BMC Pulmonary Medicine volume 23, Article number: 313 (2023) Cite this article

Abstract

Backgrounds

Mounting evidences have highlighted the association between metabolites and cardiovascular diseases. Our previous works have demonstrated that circulating metabolite, trimethylamine oxide, was associated with prognosis of patients with pulmonary hypertension (PH). Choline is a precursor of trimethylamine oxide and its role in PH remains unknown.

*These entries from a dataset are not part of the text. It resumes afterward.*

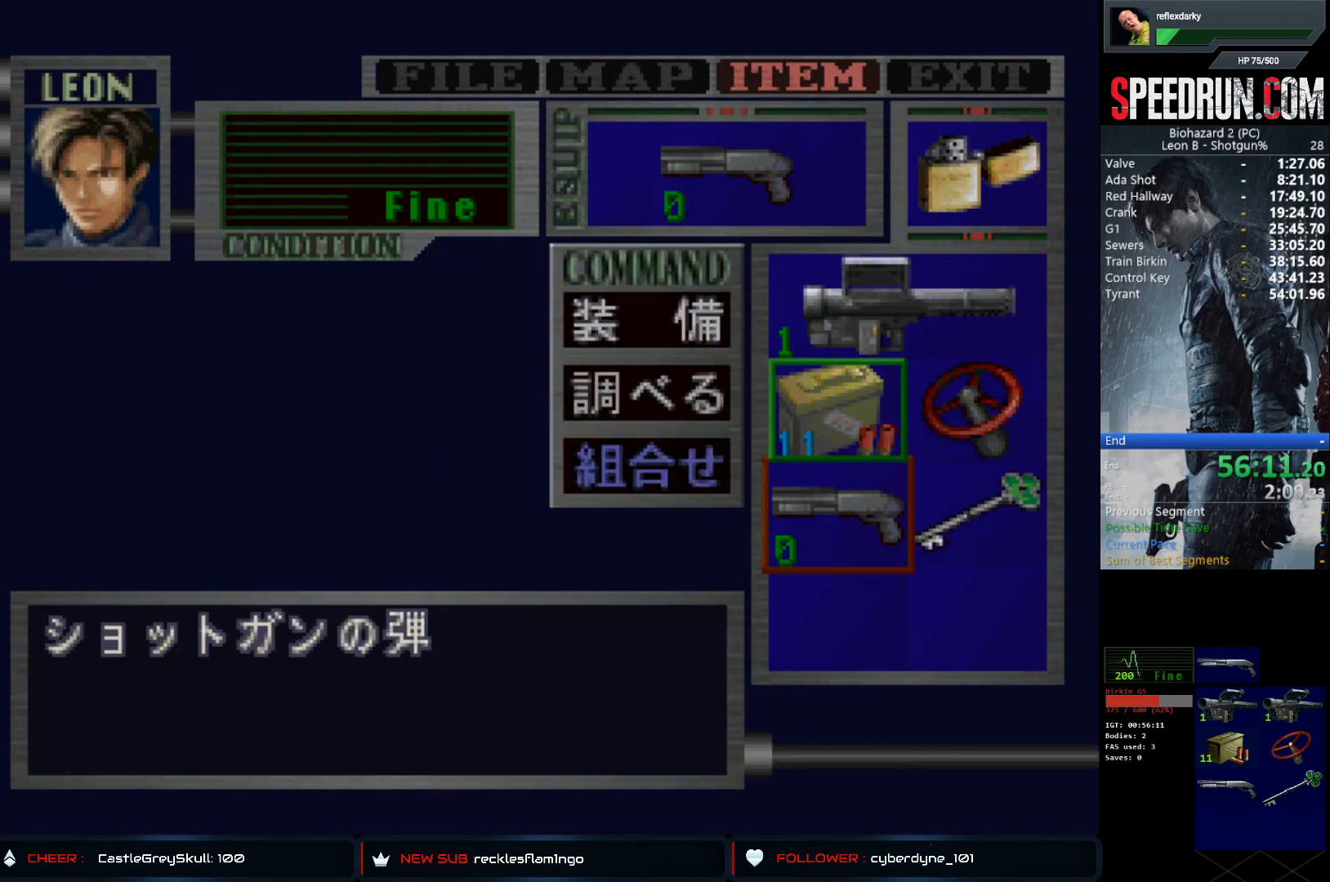
{"buttons": [], "left_stick": "center", "right_stick": "center", "events": [[17, "CROSS", "down"], [100, "CROSS", "up"], [367, "TRIANGLE", "down"], [467, "TRIANGLE", "up"]]}
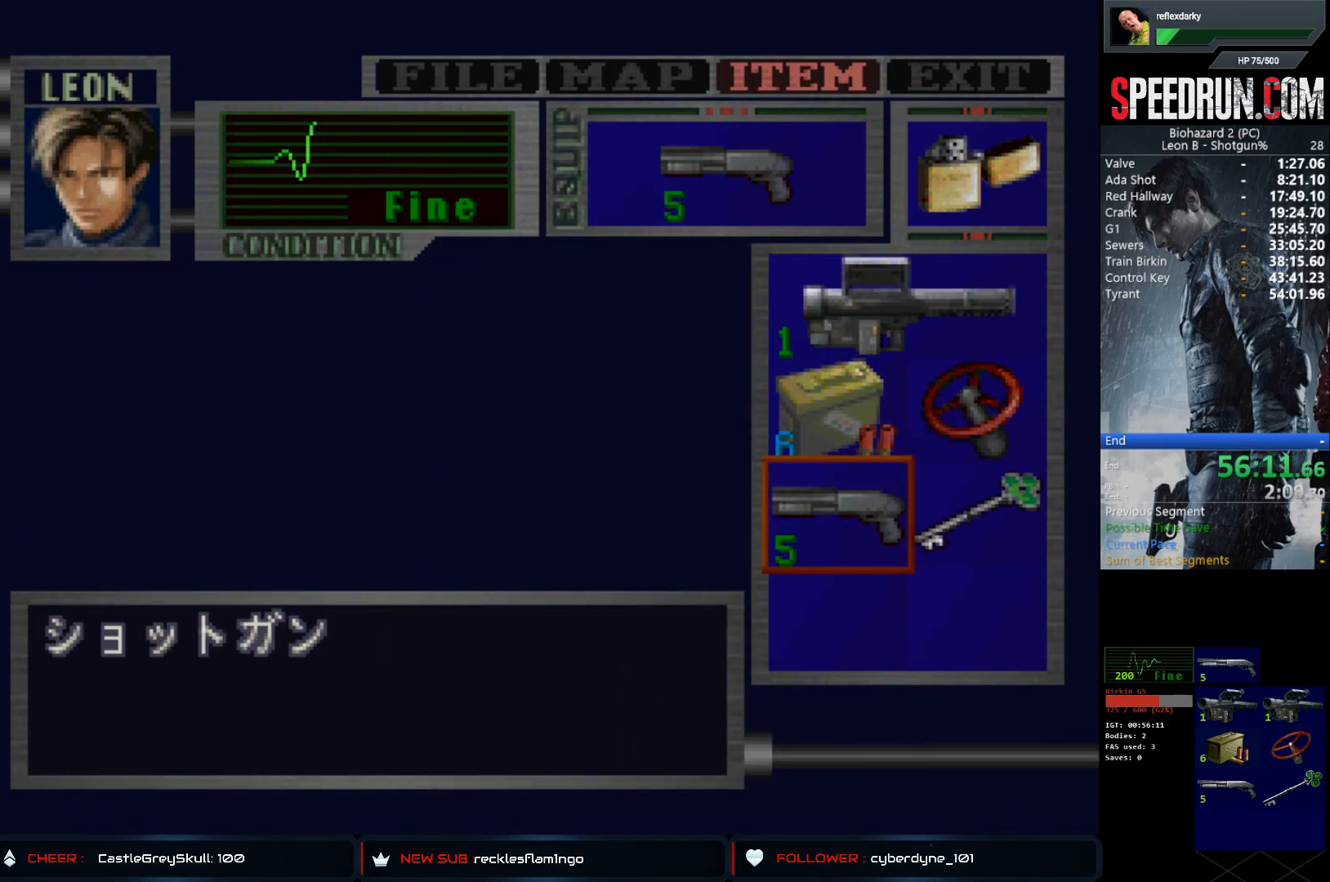
{"buttons": ["CROSS"], "left_stick": "center", "right_stick": "center", "events": [[33, "TRIANGLE", "down"], [150, "TRIANGLE", "up"], [450, "CROSS", "down"]]}
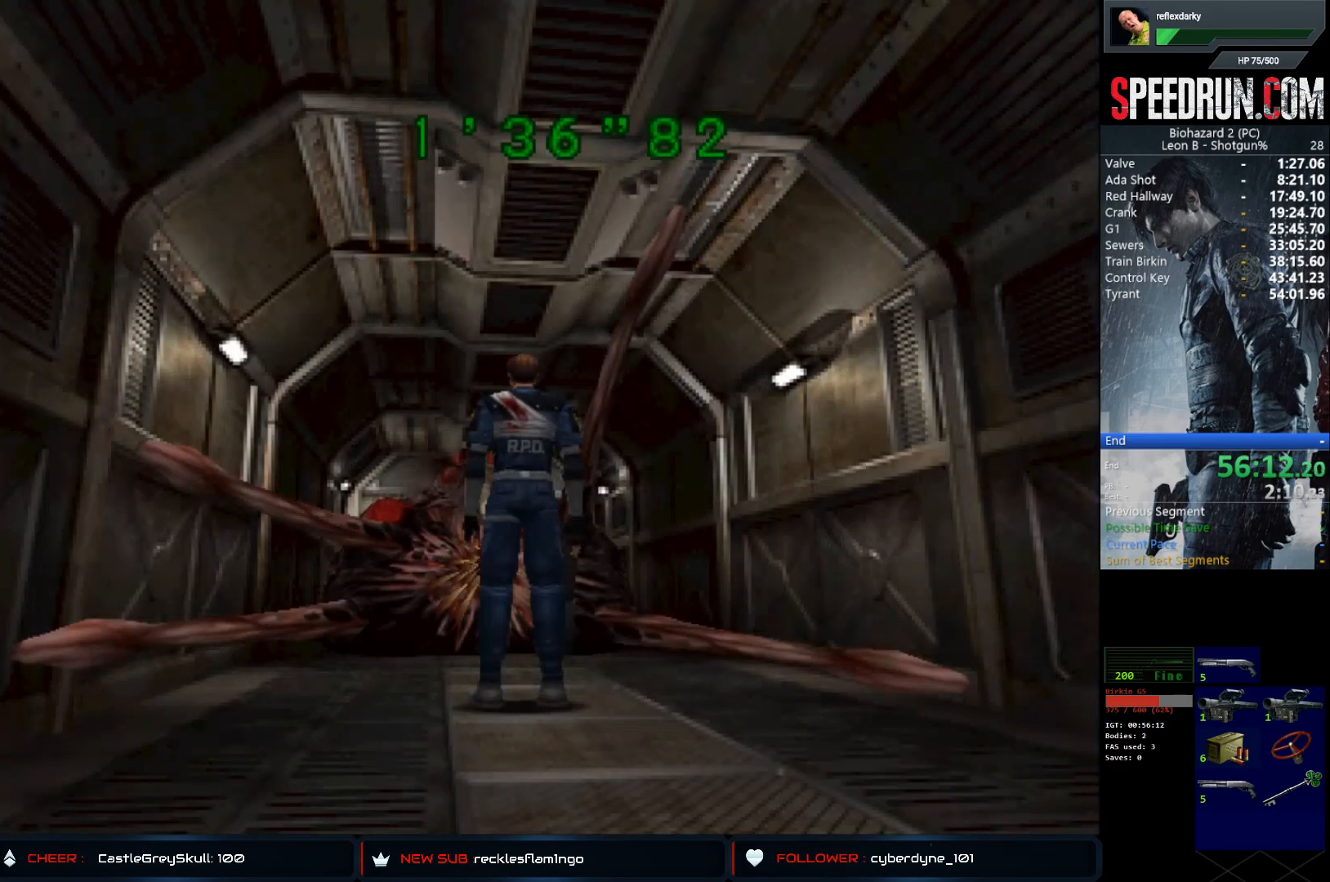
{"buttons": ["CROSS"], "left_stick": "center", "right_stick": "center", "events": []}
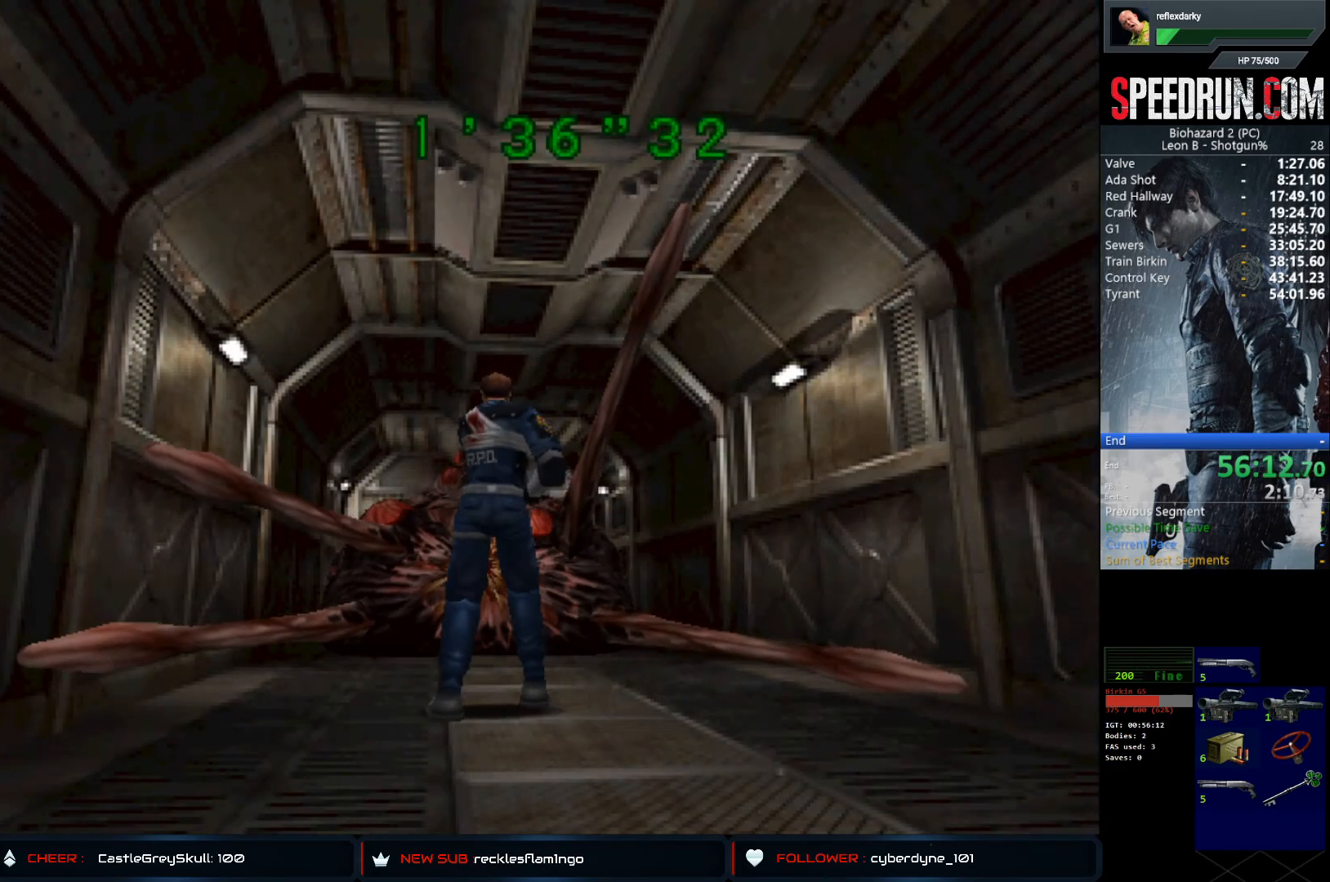
{"buttons": ["CROSS"], "left_stick": "center", "right_stick": "center", "events": []}
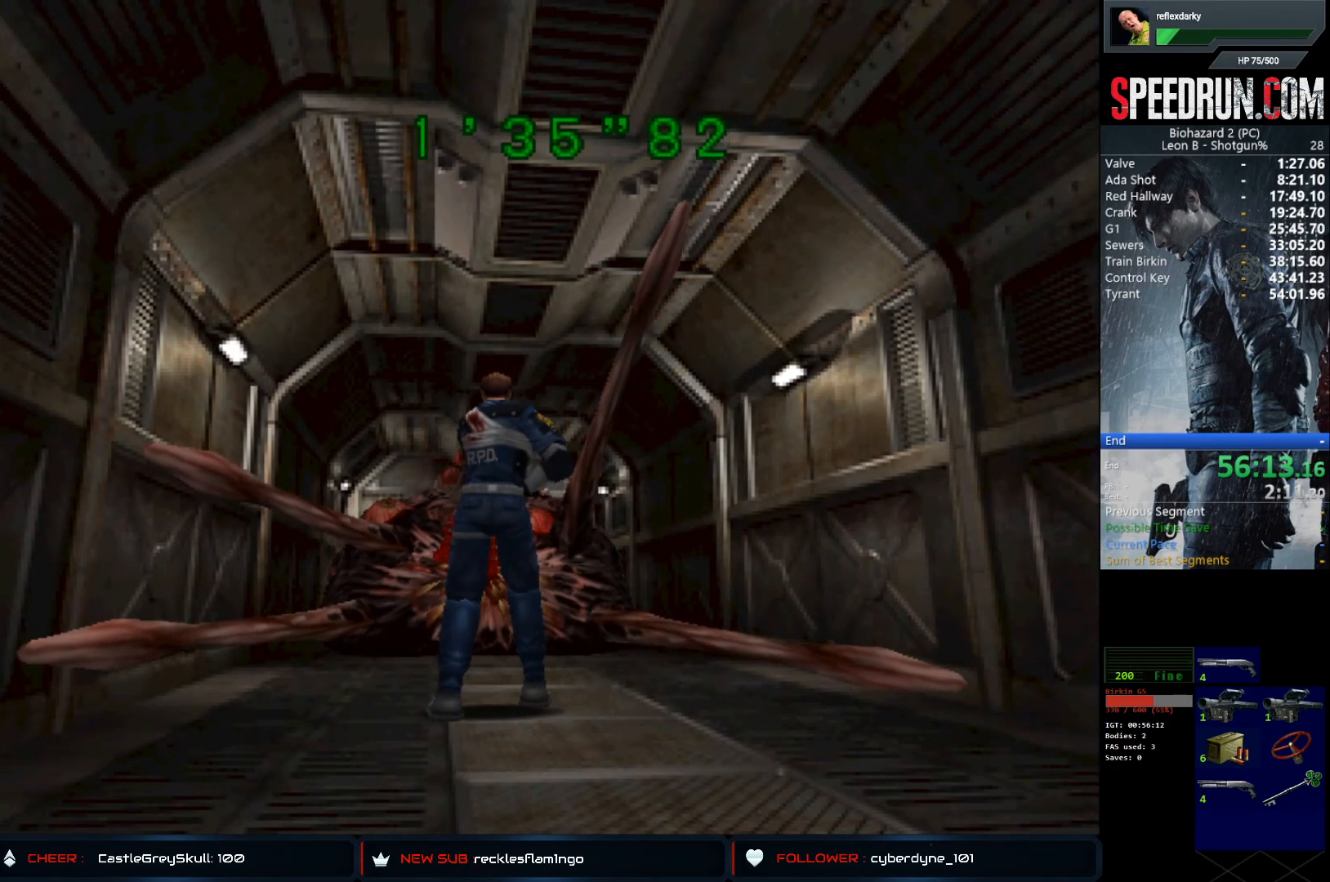
{"buttons": ["CROSS"], "left_stick": "center", "right_stick": "center", "events": []}
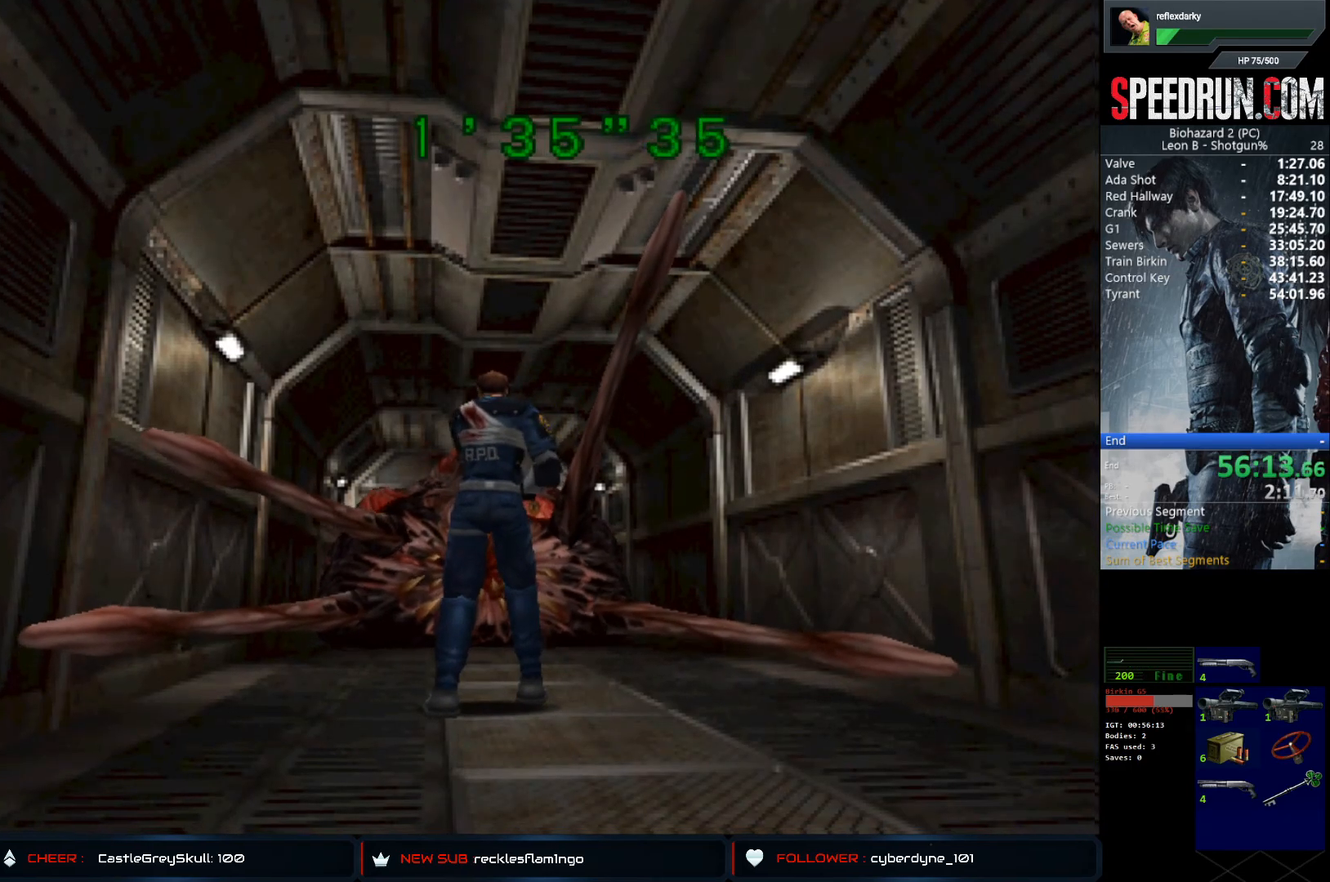
{"buttons": ["CROSS"], "left_stick": "center", "right_stick": "center", "events": []}
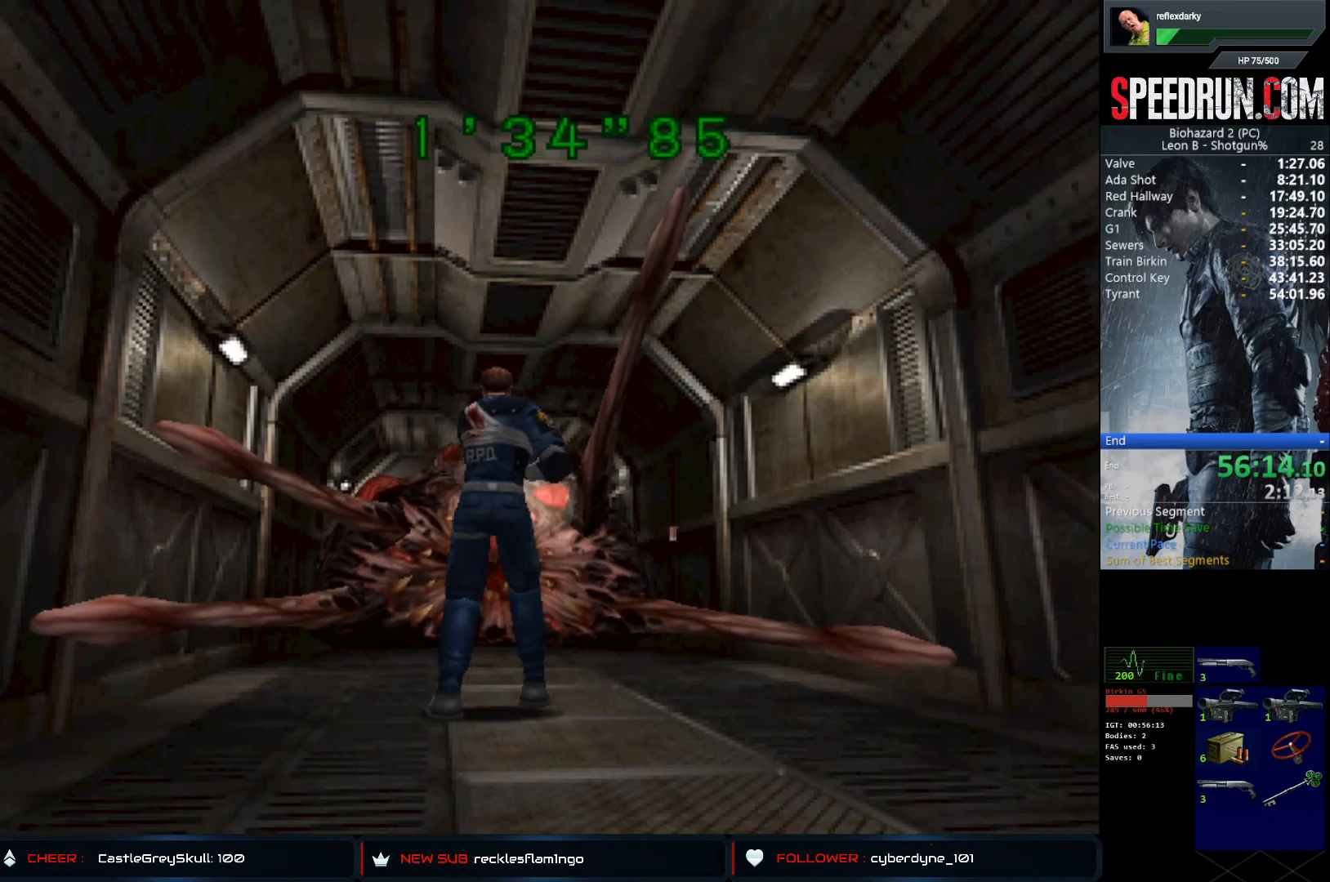
{"buttons": ["CROSS"], "left_stick": "center", "right_stick": "center", "events": []}
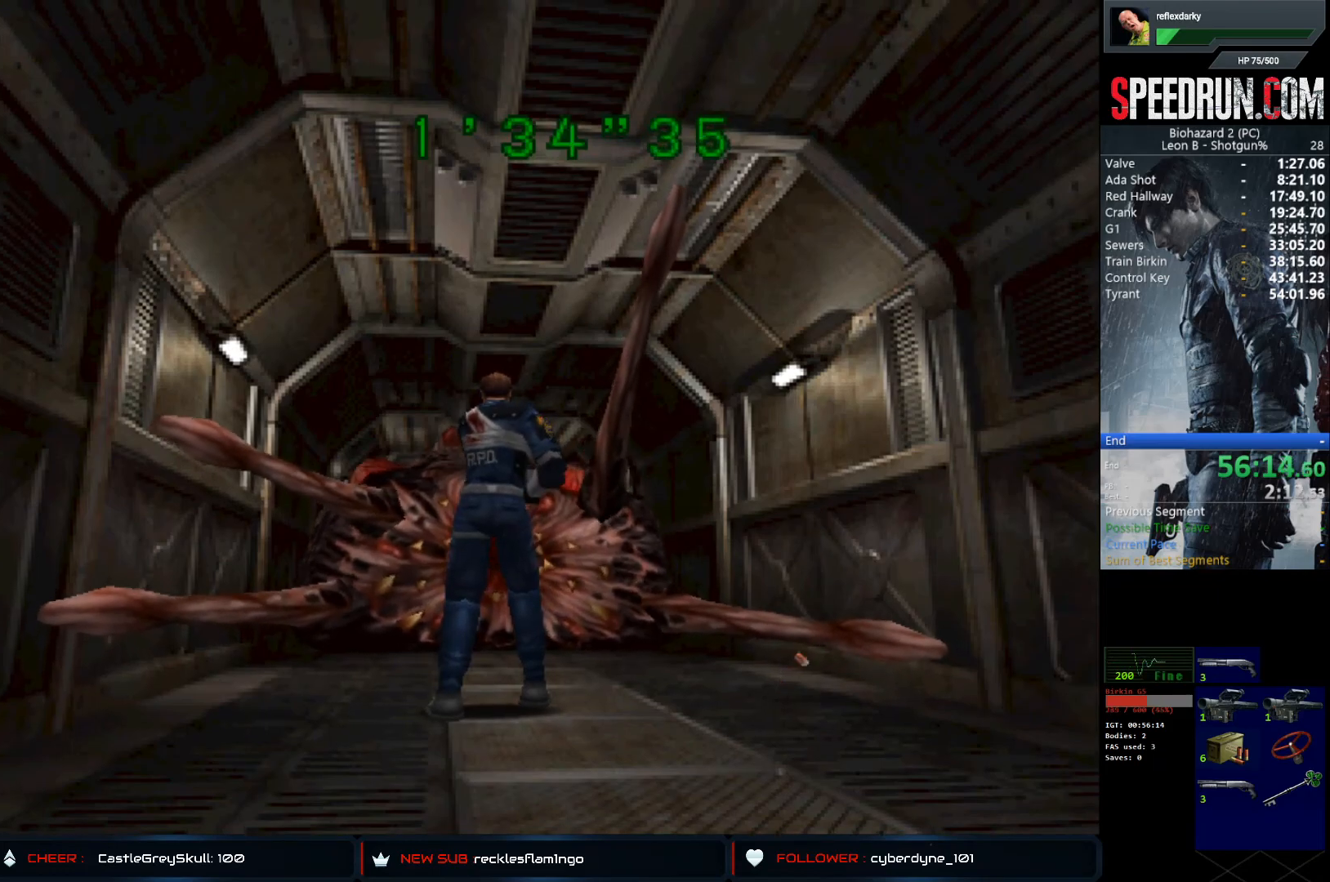
{"buttons": ["CROSS", "DPAD_RIGHT"], "left_stick": "center", "right_stick": "center", "events": [[483, "DPAD_RIGHT", "down"]]}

Here, we aimed to validate the hypothesis that circulating choline levels were associated with prognoses in patients with PH.

Methods

Inpatients diagnosed with PH—defined as mean pulmonary arterial pressure ≥ 25 mmHg by right heart catheterisation—from Fuwai Hospital were enrolled after excluding relative comorbidities. Fasting blood samples were obtained to assess choline levels and other clinical variables. The primary endpoints were defined as death, escalation of targeted medication, rehospitalization due to heart failure, PH deterioration. The follow-up duration was defined as the time from the choline examination to the occurrence of outcomes or the end of the study. The associations between circulating choline levels and disease severity and prognoses were explored.

Results

Totally, 272 inpatients with PH were enrolled in this study. Patients were divided into high and low choline groups according to the 50th quartile of circulating choline levels, defined as 12.6 µM. After confounders adjustment, the high circulating choline levels were still associated with poor World Health Organization functional class, elevated N-terminal pro-B-type natriuretic peptide, and decreased cardiac output index indicating the severe disease condition. Moreover, elevated choline levels were associated with poor prognoses in PH patients even after adjusting for confounders (hazard ratio = 1.934; 95% CI, 1.034–3.619; P = 0.039). Subgroup analyses showed that choline levels predicted the prognosis of patients with pulmonary arterial hypertension but not chronic thromboembolic pulmonary hypertension.

Conclusions

Choline levels were associated with disease severity and poor prognoses of patients with PH, especially in pulmonary arterial hypertension suggesting its potential biomarker role.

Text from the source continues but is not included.